**Set problem**: Your task is to transcribe the data in full.
** Begin **
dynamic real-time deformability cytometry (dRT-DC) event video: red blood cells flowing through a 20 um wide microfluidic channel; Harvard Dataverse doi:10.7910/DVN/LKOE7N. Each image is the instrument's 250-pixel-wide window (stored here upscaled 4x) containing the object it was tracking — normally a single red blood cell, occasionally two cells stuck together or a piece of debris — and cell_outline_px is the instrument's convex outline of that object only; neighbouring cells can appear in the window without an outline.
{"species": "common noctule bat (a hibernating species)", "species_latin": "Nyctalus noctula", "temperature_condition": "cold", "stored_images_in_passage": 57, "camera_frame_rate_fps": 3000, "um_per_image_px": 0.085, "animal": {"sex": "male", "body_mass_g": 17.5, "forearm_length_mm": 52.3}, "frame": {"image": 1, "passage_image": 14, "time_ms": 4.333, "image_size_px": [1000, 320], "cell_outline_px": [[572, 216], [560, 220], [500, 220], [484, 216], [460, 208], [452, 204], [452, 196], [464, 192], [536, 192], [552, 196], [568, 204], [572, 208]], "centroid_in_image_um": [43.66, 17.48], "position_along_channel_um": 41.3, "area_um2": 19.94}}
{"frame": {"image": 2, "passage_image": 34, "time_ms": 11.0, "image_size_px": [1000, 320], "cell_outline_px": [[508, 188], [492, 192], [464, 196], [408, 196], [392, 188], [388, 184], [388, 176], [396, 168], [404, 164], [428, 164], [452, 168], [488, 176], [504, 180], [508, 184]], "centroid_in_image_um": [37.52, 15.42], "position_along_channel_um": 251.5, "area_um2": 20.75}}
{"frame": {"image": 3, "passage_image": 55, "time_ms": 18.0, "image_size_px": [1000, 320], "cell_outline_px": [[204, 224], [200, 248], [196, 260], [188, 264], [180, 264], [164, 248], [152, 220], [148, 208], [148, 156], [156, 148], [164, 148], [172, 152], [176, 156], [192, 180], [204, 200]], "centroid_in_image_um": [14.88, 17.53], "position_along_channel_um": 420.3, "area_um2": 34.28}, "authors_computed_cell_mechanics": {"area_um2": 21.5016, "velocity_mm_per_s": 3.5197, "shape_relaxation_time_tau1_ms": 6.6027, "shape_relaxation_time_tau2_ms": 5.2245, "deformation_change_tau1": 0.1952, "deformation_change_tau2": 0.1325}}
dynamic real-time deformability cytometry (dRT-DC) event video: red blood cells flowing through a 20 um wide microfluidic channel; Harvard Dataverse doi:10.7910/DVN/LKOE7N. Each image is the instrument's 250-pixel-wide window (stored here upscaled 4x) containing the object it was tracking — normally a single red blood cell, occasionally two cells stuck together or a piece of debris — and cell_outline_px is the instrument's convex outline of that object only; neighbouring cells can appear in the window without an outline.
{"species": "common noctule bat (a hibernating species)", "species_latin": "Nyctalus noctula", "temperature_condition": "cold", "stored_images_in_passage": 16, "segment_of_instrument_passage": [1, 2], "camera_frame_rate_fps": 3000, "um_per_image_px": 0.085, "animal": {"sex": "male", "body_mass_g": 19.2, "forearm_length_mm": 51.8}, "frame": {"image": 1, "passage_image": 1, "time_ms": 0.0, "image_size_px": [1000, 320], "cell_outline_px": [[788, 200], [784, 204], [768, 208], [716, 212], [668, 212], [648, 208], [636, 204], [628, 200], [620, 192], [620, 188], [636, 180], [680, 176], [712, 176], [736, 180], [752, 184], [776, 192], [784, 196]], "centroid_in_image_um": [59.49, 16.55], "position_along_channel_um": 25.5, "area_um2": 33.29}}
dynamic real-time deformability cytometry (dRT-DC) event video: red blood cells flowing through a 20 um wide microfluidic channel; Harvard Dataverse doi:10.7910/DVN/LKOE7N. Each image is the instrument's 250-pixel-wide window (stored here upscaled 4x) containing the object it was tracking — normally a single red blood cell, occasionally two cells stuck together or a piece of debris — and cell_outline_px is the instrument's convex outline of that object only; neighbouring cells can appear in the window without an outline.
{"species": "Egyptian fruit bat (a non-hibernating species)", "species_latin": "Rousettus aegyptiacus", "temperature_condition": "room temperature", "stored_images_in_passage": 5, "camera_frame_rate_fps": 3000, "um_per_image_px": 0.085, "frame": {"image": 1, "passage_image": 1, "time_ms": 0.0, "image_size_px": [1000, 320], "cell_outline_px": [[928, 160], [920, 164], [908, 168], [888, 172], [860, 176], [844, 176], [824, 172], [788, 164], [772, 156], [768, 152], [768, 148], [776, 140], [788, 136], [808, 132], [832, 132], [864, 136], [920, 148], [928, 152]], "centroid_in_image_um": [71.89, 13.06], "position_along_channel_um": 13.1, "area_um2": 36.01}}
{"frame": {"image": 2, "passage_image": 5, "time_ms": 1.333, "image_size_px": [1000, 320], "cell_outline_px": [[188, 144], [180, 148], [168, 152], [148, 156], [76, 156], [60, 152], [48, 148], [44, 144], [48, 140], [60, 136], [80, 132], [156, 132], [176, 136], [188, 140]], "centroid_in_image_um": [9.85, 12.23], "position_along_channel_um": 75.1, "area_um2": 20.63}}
** End **
**Exercise result**:
dynamic real-time deformability cytometry (dRT-DC) event video: red blood cells flowing through a 20 um wide microfluidic channel; Harvard Dataverse doi:10.7910/DVN/LKOE7N. Each image is the instrument's 250-pixel-wide window (stored here upscaled 4x) containing the object it was tracking — normally a single red blood cell, occasionally two cells stuck together or a piece of debris — and cell_outline_px is the instrument's convex outline of that object only; neighbouring cells can appear in the window without an outline.
{"species": "common noctule bat (a hibernating species)", "species_latin": "Nyctalus noctula", "temperature_condition": "cold", "stored_images_in_passage": 57, "camera_frame_rate_fps": 3000, "um_per_image_px": 0.085, "animal": {"sex": "male", "body_mass_g": 17.5, "forearm_length_mm": 52.3}, "frame": {"image": 1, "passage_image": 14, "time_ms": 4.333, "image_size_px": [1000, 320], "cell_outline_px": [[572, 216], [560, 220], [500, 220], [484, 216], [460, 208], [452, 204], [452, 196], [464, 192], [536, 192], [552, 196], [568, 204], [572, 208]], "centroid_in_image_um": [43.66, 17.48], "position_along_channel_um": 41.3, "area_um2": 19.94}}
{"frame": {"image": 2, "passage_image": 34, "time_ms": 11.0, "image_size_px": [1000, 320], "cell_outline_px": [[508, 188], [492, 192], [464, 196], [408, 196], [392, 188], [388, 184], [388, 176], [396, 168], [404, 164], [428, 164], [452, 168], [488, 176], [504, 180], [508, 184]], "centroid_in_image_um": [37.52, 15.42], "position_along_channel_um": 251.5, "area_um2": 20.75}}
{"frame": {"image": 3, "passage_image": 55, "time_ms": 18.0, "image_size_px": [1000, 320], "cell_outline_px": [[204, 224], [200, 248], [196, 260], [188, 264], [180, 264], [164, 248], [152, 220], [148, 208], [148, 156], [156, 148], [164, 148], [172, 152], [176, 156], [192, 180], [204, 200]], "centroid_in_image_um": [14.88, 17.53], "position_along_channel_um": 420.3, "area_um2": 34.28}, "authors_computed_cell_mechanics": {"area_um2": 21.5016, "velocity_mm_per_s": 3.5197, "shape_relaxation_time_tau1_ms": 6.6027, "shape_relaxation_time_tau2_ms": 5.2245, "deformation_change_tau1": 0.1952, "deformation_change_tau2": 0.1325}}
dynamic real-time deformability cytometry (dRT-DC) event video: red blood cells flowing through a 20 um wide microfluidic channel; Harvard Dataverse doi:10.7910/DVN/LKOE7N. Each image is the instrument's 250-pixel-wide window (stored here upscaled 4x) containing the object it was tracking — normally a single red blood cell, occasionally two cells stuck together or a piece of debris — and cell_outline_px is the instrument's convex outline of that object only; neighbouring cells can appear in the window without an outline.
{"species": "common noctule bat (a hibernating species)", "species_latin": "Nyctalus noctula", "temperature_condition": "cold", "stored_images_in_passage": 16, "segment_of_instrument_passage": [1, 2], "camera_frame_rate_fps": 3000, "um_per_image_px": 0.085, "animal": {"sex": "male", "body_mass_g": 19.2, "forearm_length_mm": 51.8}, "frame": {"image": 1, "passage_image": 1, "time_ms": 0.0, "image_size_px": [1000, 320], "cell_outline_px": [[788, 200], [784, 204], [768, 208], [716, 212], [668, 212], [648, 208], [636, 204], [628, 200], [620, 192], [620, 188], [636, 180], [680, 176], [712, 176], [736, 180], [752, 184], [776, 192], [784, 196]], "centroid_in_image_um": [59.49, 16.55], "position_along_channel_um": 25.5, "area_um2": 33.29}}
dynamic real-time deformability cytometry (dRT-DC) event video: red blood cells flowing through a 20 um wide microfluidic channel; Harvard Dataverse doi:10.7910/DVN/LKOE7N. Each image is the instrument's 250-pixel-wide window (stored here upscaled 4x) containing the object it was tracking — normally a single red blood cell, occasionally two cells stuck together or a piece of debris — and cell_outline_px is the instrument's convex outline of that object only; neighbouring cells can appear in the window without an outline.
{"species": "Egyptian fruit bat (a non-hibernating species)", "species_latin": "Rousettus aegyptiacus", "temperature_condition": "room temperature", "stored_images_in_passage": 5, "camera_frame_rate_fps": 3000, "um_per_image_px": 0.085, "frame": {"image": 1, "passage_image": 1, "time_ms": 0.0, "image_size_px": [1000, 320], "cell_outline_px": [[928, 160], [920, 164], [908, 168], [888, 172], [860, 176], [844, 176], [824, 172], [788, 164], [772, 156], [768, 152], [768, 148], [776, 140], [788, 136], [808, 132], [832, 132], [864, 136], [920, 148], [928, 152]], "centroid_in_image_um": [71.89, 13.06], "position_along_channel_um": 13.1, "area_um2": 36.01}}
{"frame": {"image": 2, "passage_image": 5, "time_ms": 1.333, "image_size_px": [1000, 320], "cell_outline_px": [[188, 144], [180, 148], [168, 152], [148, 156], [76, 156], [60, 152], [48, 148], [44, 144], [48, 140], [60, 136], [80, 132], [156, 132], [176, 136], [188, 140]], "centroid_in_image_um": [9.85, 12.23], "position_along_channel_um": 75.1, "area_um2": 20.63}}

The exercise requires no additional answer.